- Work required -
Reproduce, word for word, every line starting at the line that contains "left eye: (220, 146)" and ending with the final line of the entries.

....

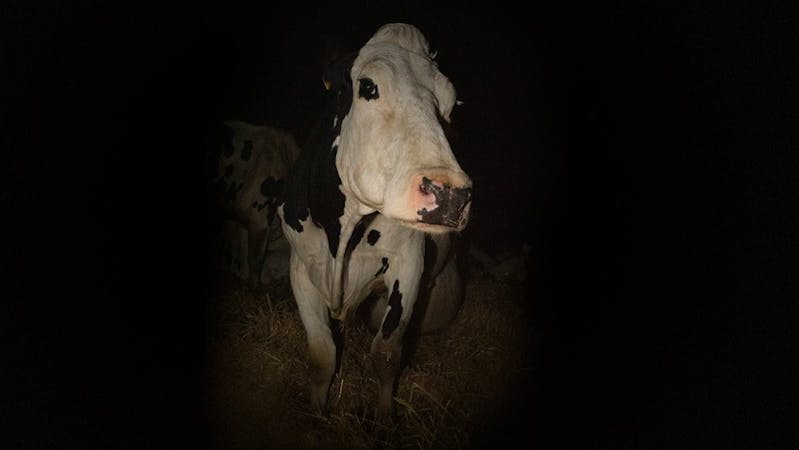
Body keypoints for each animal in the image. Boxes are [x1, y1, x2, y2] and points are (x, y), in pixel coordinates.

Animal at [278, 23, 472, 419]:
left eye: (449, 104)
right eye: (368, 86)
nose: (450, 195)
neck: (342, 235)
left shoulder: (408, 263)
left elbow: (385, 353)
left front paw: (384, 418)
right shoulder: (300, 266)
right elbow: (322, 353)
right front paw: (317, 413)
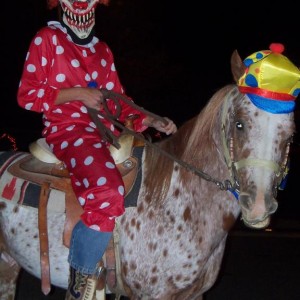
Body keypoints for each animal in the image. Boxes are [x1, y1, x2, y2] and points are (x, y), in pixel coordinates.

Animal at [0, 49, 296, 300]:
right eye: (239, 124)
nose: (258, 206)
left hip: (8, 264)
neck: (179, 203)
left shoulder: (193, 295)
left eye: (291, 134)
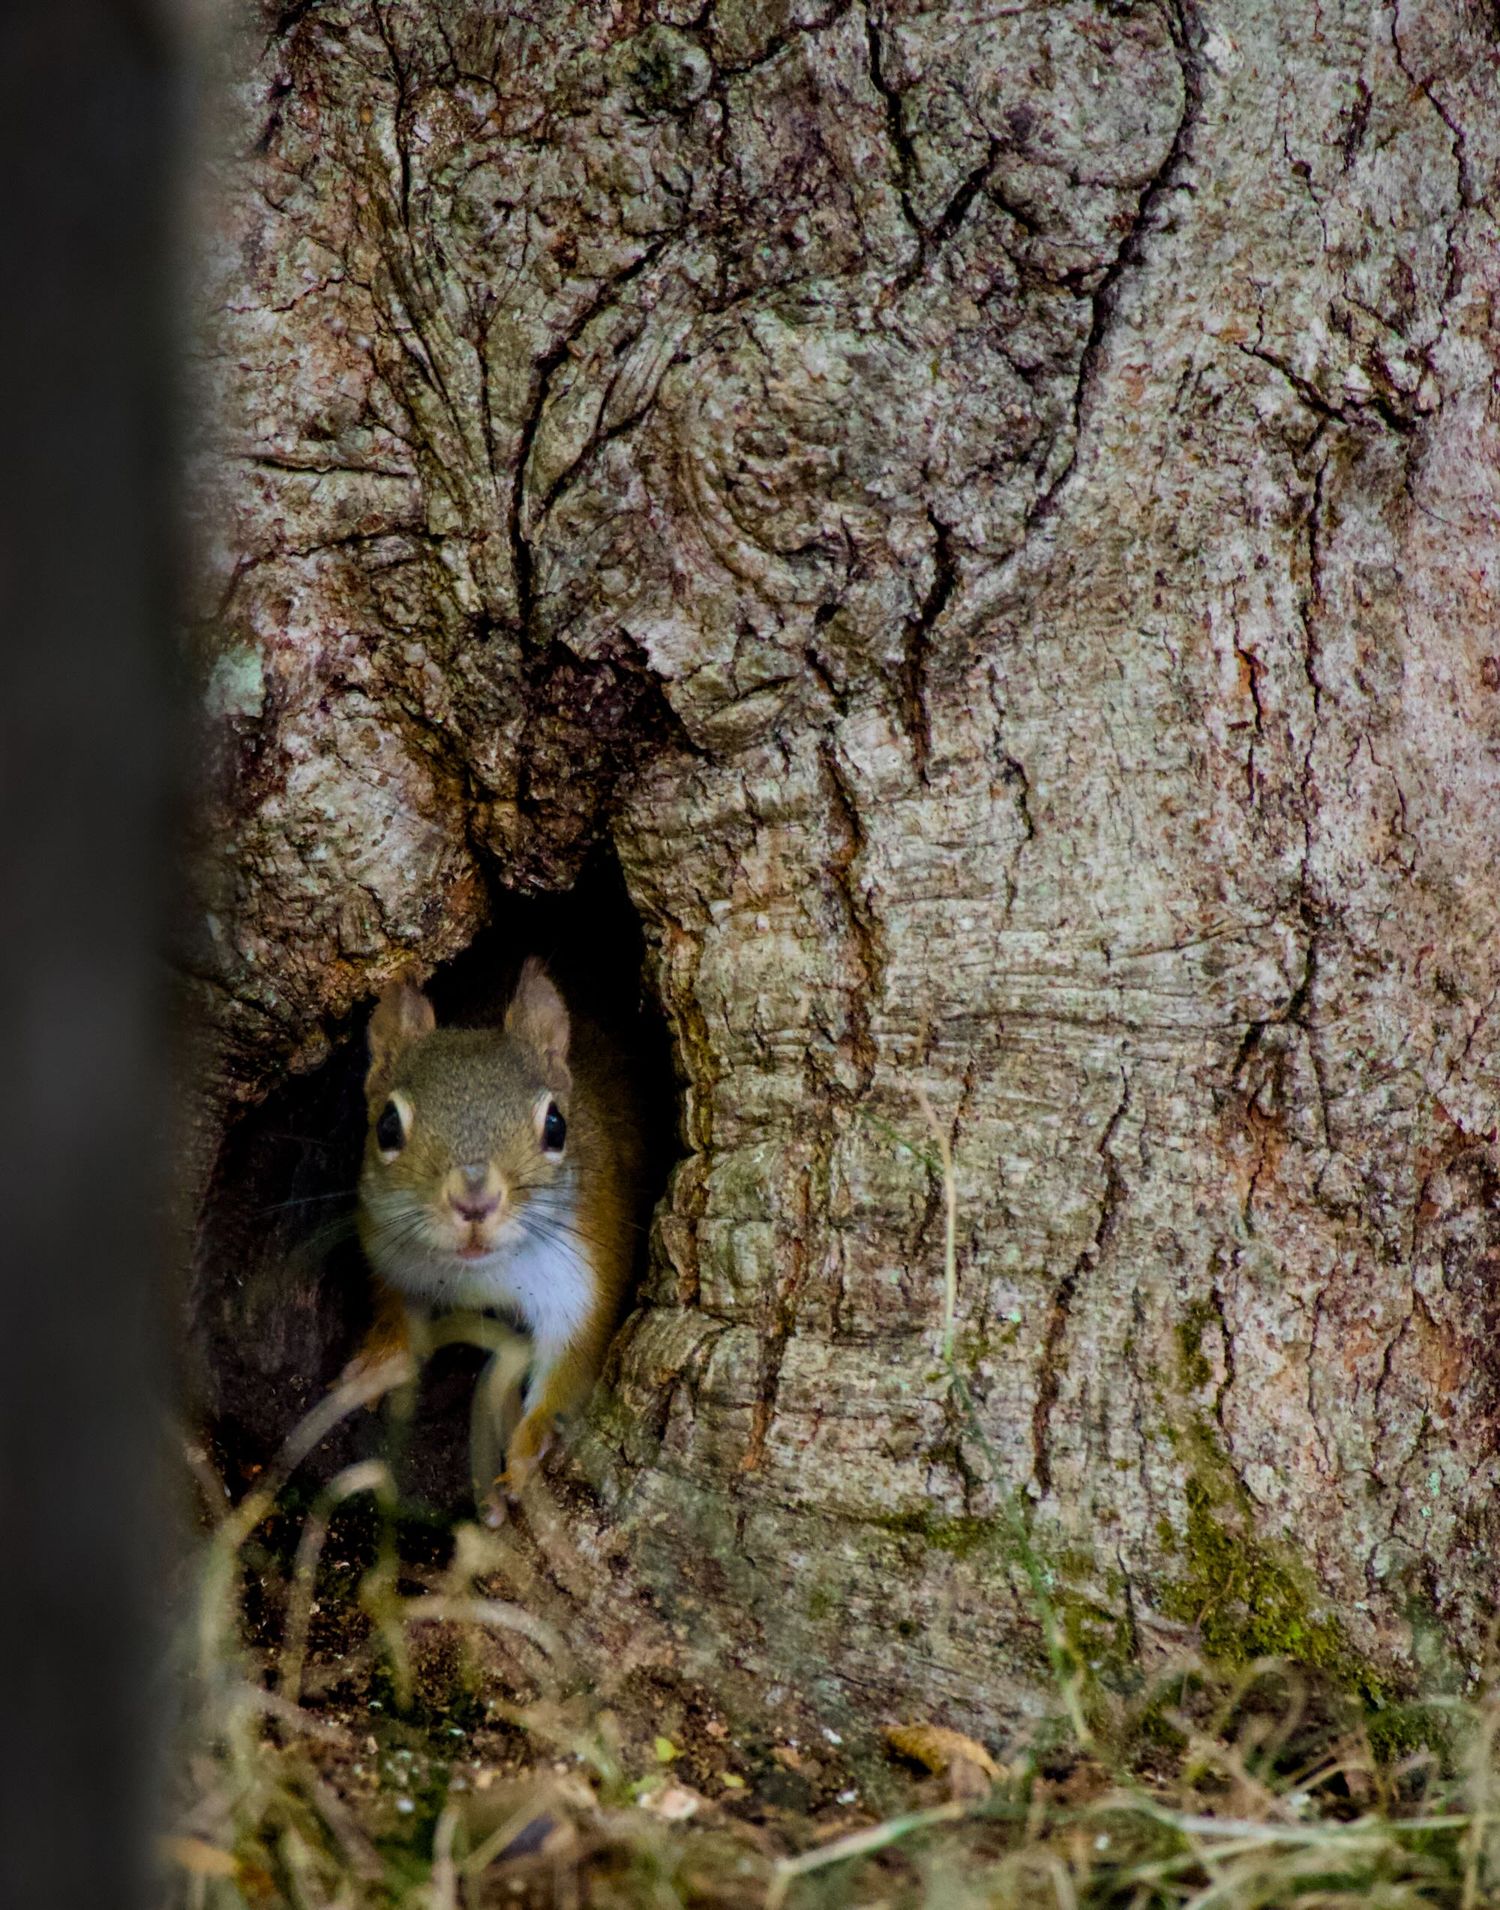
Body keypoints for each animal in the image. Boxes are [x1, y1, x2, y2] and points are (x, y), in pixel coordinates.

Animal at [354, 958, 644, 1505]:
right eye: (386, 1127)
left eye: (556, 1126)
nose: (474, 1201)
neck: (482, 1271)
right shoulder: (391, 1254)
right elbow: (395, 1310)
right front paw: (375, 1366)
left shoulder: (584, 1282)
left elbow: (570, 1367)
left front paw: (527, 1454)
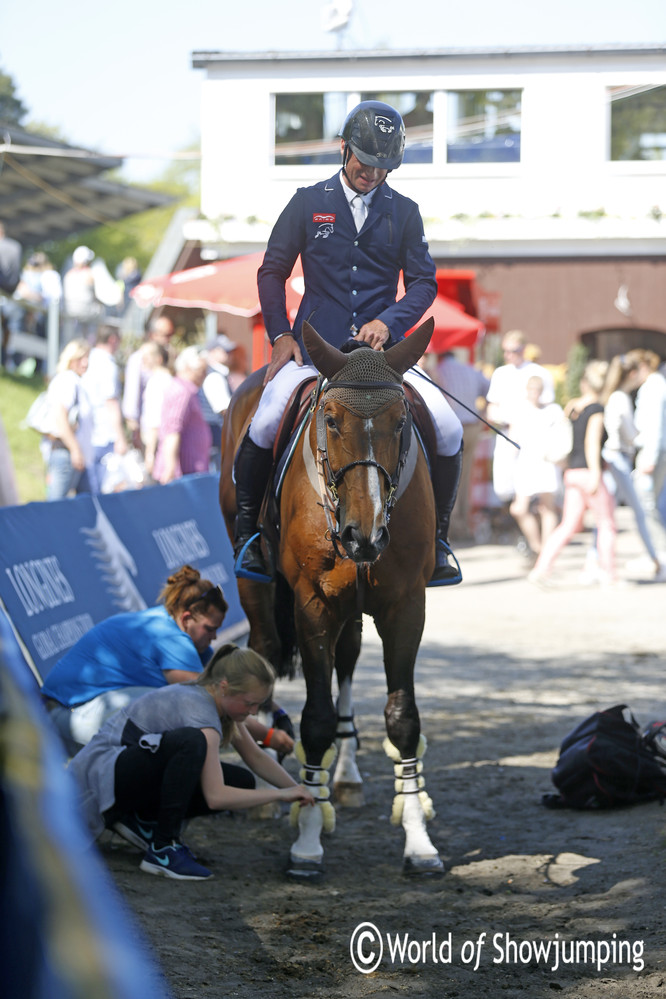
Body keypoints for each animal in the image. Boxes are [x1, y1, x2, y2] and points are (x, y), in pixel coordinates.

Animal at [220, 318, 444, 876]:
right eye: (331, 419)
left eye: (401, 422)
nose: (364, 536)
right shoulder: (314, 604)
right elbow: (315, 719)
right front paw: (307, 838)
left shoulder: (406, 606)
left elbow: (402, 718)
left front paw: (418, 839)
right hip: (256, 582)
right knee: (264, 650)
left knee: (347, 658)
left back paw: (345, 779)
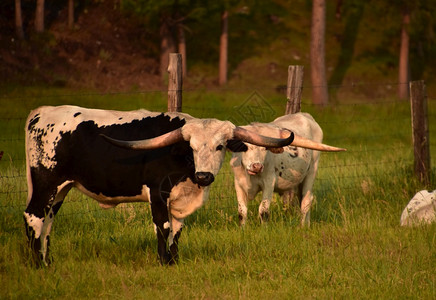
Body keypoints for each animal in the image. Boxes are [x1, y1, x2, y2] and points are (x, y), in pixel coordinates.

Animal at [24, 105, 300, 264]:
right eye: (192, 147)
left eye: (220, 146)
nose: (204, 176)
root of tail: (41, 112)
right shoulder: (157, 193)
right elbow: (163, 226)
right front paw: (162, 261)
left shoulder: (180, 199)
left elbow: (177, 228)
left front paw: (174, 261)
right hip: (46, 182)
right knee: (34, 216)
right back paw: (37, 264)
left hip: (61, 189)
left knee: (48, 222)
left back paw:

....

- Answer section -
left eye: (220, 146)
nose: (204, 176)
root of tail: (41, 112)
right shoulder: (157, 193)
right elbow: (163, 226)
right front paw: (162, 261)
left shoulder: (180, 199)
left elbow: (177, 228)
left front paw: (174, 261)
right hip: (46, 182)
right knee: (34, 216)
right back paw: (37, 264)
left hip: (61, 189)
left knee: (48, 222)
left back paw:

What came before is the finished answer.